## Aufgabe:
Beantworten Sie anhand der Presseschau die folgenden Fragen:
1. Welchen Titel trägt die Buchpublikation von Fabian Biasio?
2. Wer beschreibt in der Rubrik „Ein Tag im Leben“ eine Möchtegern-Rockerin?
3. In welcher Ausgabe des Tages-Anzeigers und auf welcher Seite erschien der Beitrag von Doris Fanconi über Elisabeth Kopp?

Presseschau zum Wochenende vom 26./27. Juli 2008
Für die Kontinuität in seinen Arbeiten und seine Hartnäckigkeit wurde Fabian Biasio bereits mehrfach ausgezeichnet. Dennoch überrascht sein fotografischer Beitrag über die Spaltung der Bernischen SVP in Das Magazin aufs Neue. Trotz seiner kritischen Einstellung zur SVP mit der Buchpublikation Die Mitte des Volkes konnte er wiederum das Vertrauen von führenden Partei-, oder nunmehr Ex-Parteimitgliedern finden und eine grossartige Reportage visuell ergänzen.
Die von uns vielgelobte Wochenzeitschrift Das Magazin zeigt oft auch sympathische Schwächen. In der Rubrik „Ein Tag im Leben“ beschreibt die mittlerweile von der Zürcher Kulturszene arg gebeutelte Michèle Roten eine Möchtegern-Rockerin. Ruben Wittenbach bildet Nina Treml mit ihrem fünften und zerkratzen Porsche und einer davor liegender Gitarre ab. Die Aufnahme ist nicht ironisch, sondern einfach peinlich. Wenn Ruben Wittenbach genau dieser Auftrag erteilt wurde, – sorry, denn so ist es nicht zu uns hinübergekommen.
Nach dem Blick hat auch der Tages-Anzeiger oder vielmehr seine Layout-Crew die horizontale Porträt-Serie in der Seitenmitte entdeckt. Doris Fanconi hat in der Ausgabe vom Mittwoch, dem 23. Juli (Seite 11) einen Beitrag über Alt Bundesrätin Elisabeth Kopp nicht nur illustriert, sondern mit Snapshots aus dem Interview inhaltlich vertieft. Die Gestik sagt sehr viel mehr aus als die offensichtlich von der Interview-Partnerin bestimmte Geschichtsklitterung im Text. Fortgesetzt wurde das Experiment mit horizontalen Bildstrecken in der Ausgabe des Tages-Anzeiger vom Samstag, dem 26. Juli (Seite 3). Drei Serienbilder vom Abgang der Pressekonferenz unseres Armeeführers Roland Nef, die zu seinem definitiven Abgang auch gegenüber der Presse wurde, sind Peter Gerber mit Dauerfeuer aus der Kamera mehr schlecht als recht gelungen. Für das Layout wurden die Bilder zudem so verzerrt, dass ein surrealer Eindruck entsteht.

## Datenteil:
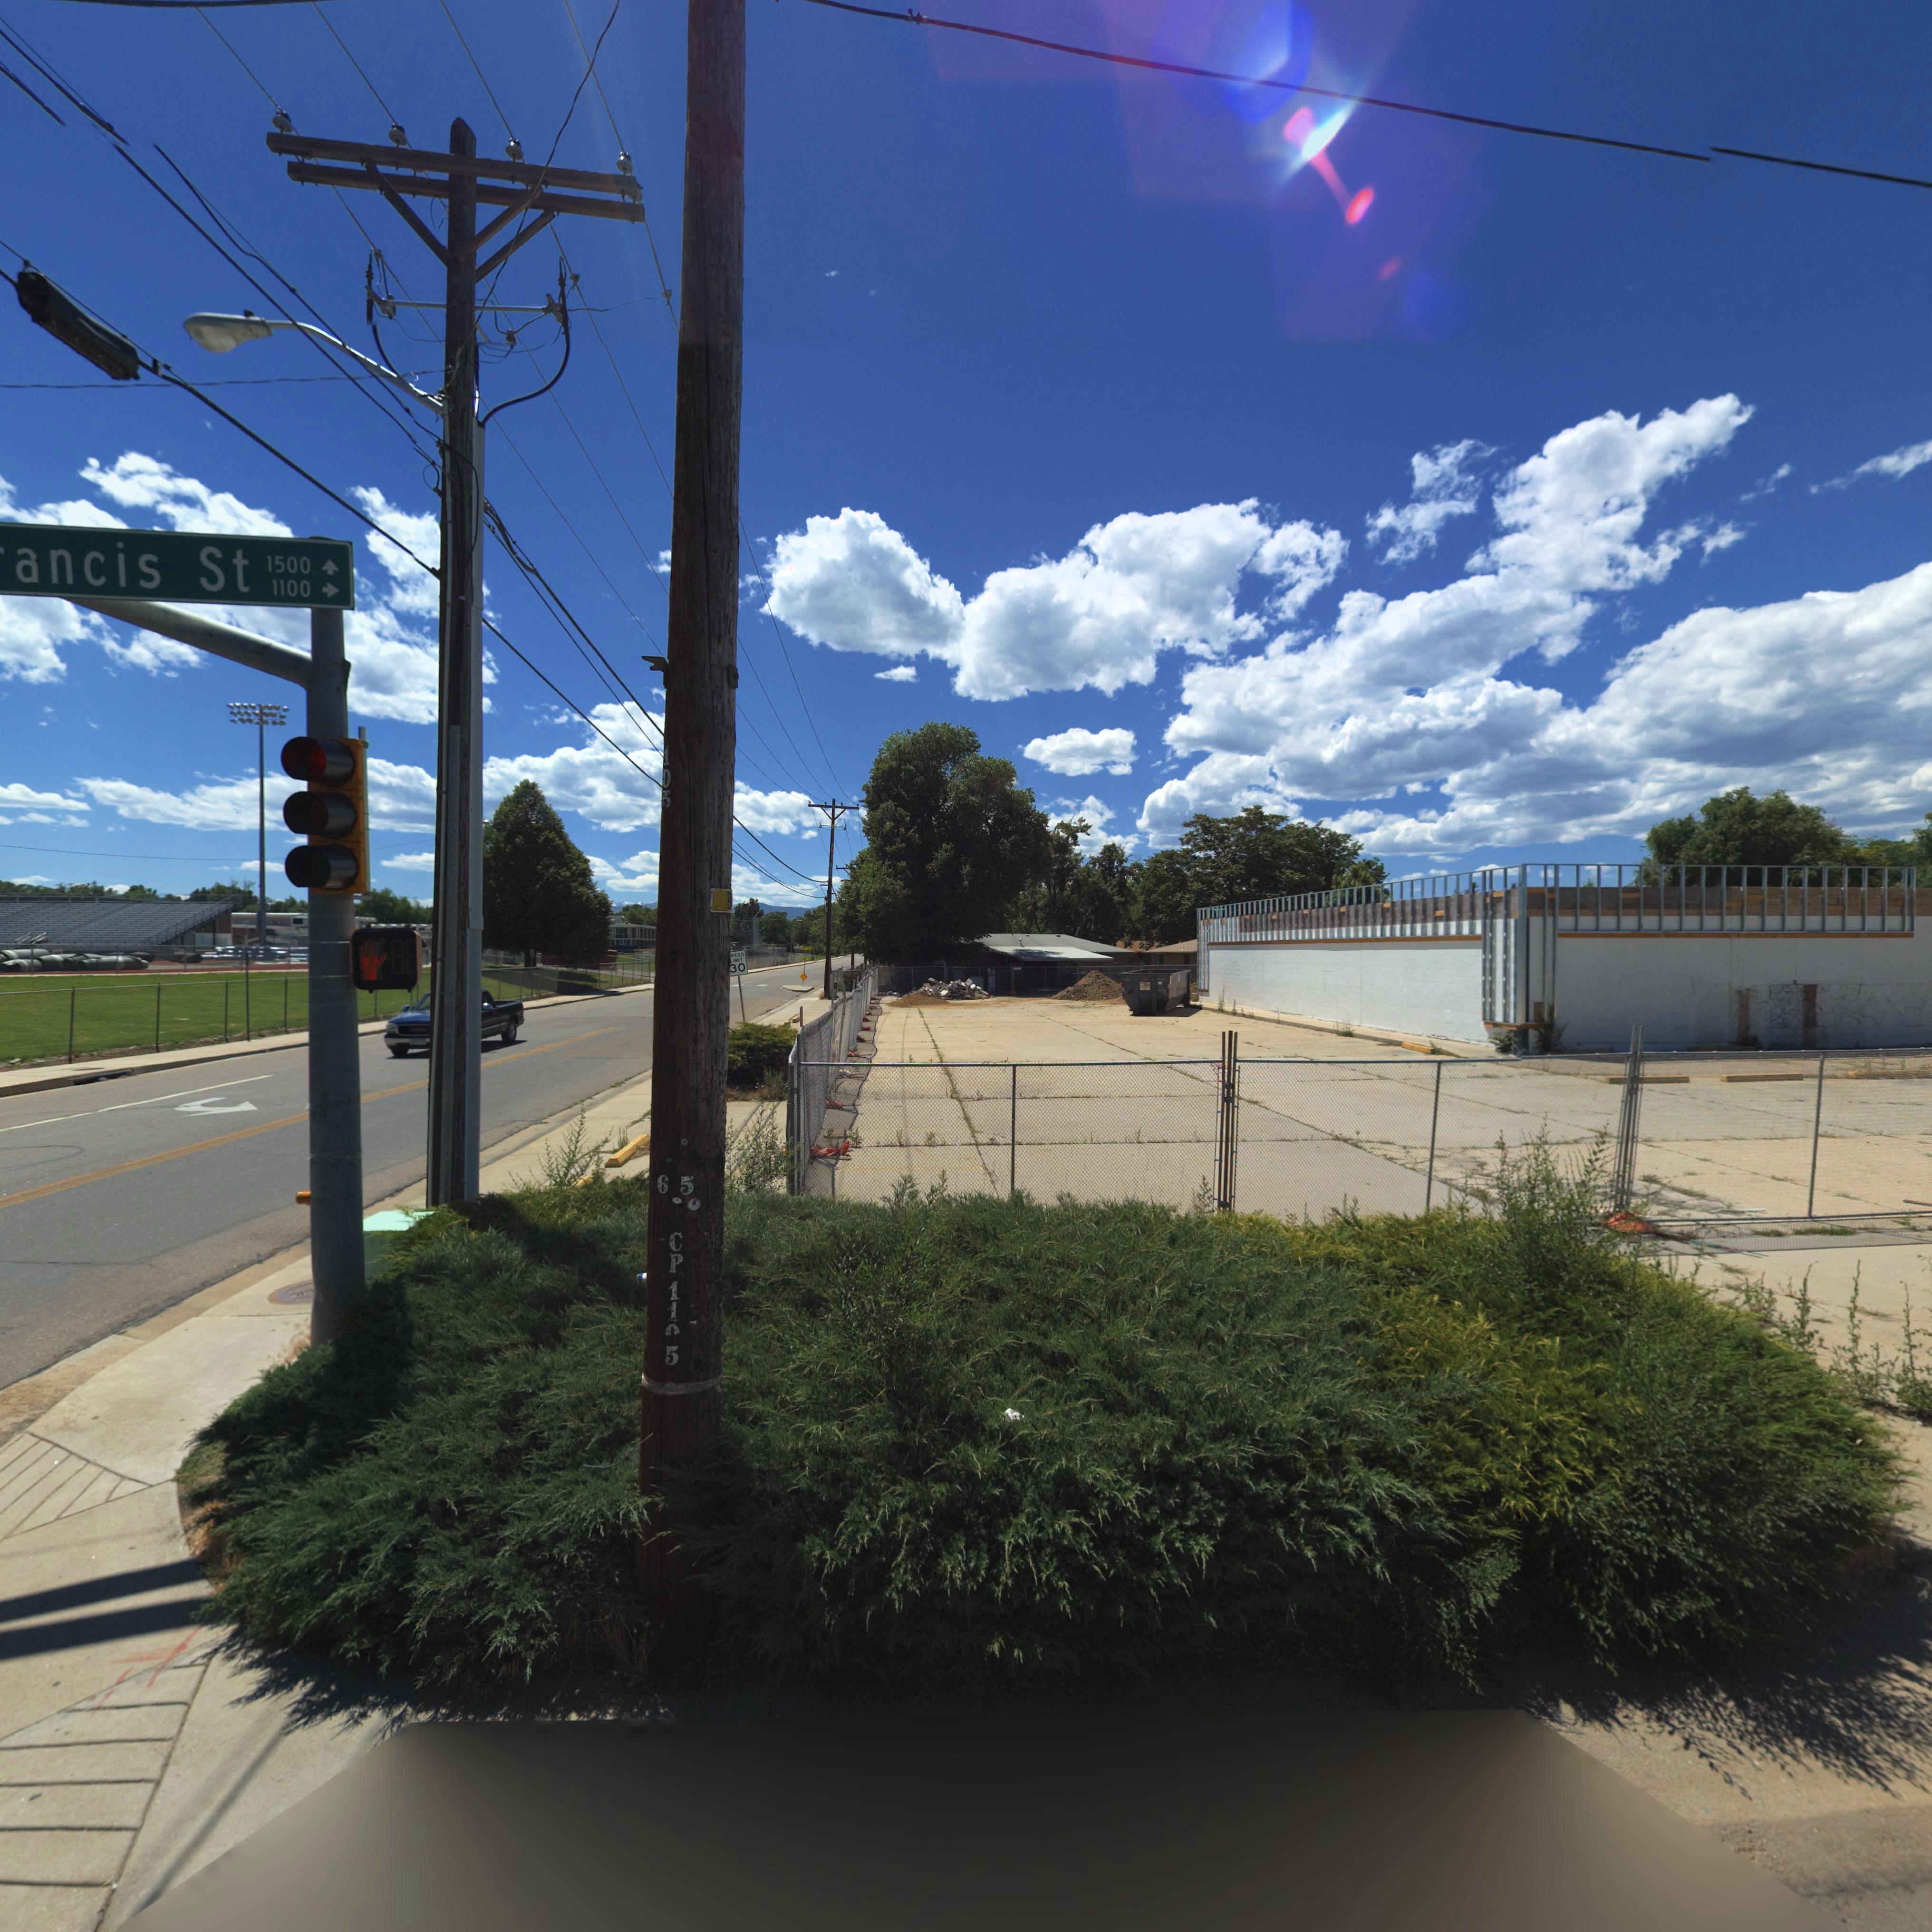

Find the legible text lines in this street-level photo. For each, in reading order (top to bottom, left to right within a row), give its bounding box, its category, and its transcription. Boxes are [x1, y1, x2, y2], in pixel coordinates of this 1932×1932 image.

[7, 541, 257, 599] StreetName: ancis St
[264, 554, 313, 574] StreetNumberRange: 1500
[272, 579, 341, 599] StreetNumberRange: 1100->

## Lösung:
1. Die Mitte des Volkes
2. Michèle Roten
3. In der Ausgabe vom Mittwoch, dem 23. Juli, auf Seite 11